Despite her own innocence, she knew that woman had a dark heart. But, of course, he could neither see nor accept that reality. The woman pretended to be her friend and she allowed the charade to continue because that was the only way she could be near him. She intuited, with equal conviction, that it was his destiny to be as heartbroken as she already was, the three of them entwined in a twisted, demoralizing, and ultimately tragic lover’s dance. But the woman was delighting — indeed, gloating — in the fact that she had already won the competition for his heart.
As the woman slowly broke his heart, she took no delight in having accurately predicted that the woman would merely string him along. Instead, she longed to ease his pain and spent hours listening to him talk about his feelings for someone else, many of them in that same booth in that same coffee shop, suppressing the urge to cry out, “What about me? I’m right here. I’m already yours. What’s wrong with me?”
But, of course, she never did.
The rain was falling again and broad gusts of wind were pounding the windows of the coffee shop.
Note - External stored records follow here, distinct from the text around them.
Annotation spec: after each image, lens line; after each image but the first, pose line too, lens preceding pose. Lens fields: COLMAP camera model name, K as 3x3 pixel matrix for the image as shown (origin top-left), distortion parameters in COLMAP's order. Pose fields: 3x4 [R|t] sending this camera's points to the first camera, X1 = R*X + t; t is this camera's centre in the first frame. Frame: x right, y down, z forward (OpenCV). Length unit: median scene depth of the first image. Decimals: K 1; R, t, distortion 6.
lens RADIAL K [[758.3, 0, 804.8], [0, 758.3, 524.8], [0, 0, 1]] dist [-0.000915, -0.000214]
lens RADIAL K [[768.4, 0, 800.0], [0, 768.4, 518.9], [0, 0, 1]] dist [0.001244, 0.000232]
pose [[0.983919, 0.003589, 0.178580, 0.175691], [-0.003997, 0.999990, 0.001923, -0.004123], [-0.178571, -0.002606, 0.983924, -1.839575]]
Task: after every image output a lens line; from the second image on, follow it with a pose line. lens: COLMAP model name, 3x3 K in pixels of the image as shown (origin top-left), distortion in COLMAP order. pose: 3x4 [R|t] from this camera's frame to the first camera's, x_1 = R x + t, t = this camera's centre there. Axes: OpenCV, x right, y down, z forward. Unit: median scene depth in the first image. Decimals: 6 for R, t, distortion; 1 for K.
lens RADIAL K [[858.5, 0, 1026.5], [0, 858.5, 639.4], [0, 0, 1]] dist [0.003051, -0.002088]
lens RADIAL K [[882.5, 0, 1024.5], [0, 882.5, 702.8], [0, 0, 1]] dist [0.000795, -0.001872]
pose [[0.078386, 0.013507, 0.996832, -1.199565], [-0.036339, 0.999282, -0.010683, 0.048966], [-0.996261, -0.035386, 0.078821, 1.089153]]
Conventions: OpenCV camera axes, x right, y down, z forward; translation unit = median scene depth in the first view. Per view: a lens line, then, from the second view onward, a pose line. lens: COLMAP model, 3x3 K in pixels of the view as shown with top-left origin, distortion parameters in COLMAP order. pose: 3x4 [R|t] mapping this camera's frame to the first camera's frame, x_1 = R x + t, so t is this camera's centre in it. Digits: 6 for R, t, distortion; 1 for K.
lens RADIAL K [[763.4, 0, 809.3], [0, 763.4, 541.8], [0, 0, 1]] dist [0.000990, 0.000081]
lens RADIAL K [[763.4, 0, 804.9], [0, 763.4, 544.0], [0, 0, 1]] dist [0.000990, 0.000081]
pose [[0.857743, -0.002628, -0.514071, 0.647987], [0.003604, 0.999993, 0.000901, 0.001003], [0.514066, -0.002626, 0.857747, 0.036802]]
They were closing for the night, dimming the lights to gently urge their customers to pay their tabs and exit soon. The windows were fogging over in response to the contrast between the bitterly cold and wet air outside and the warm and cozy atmosphere inside.
Absently-mindedly, she reached up and drew a heart on the window beside the booth in which she was seated, a fleeting tribute to the exact place where she had hidden her own heart, to her own detriment, on so many long-ago nights.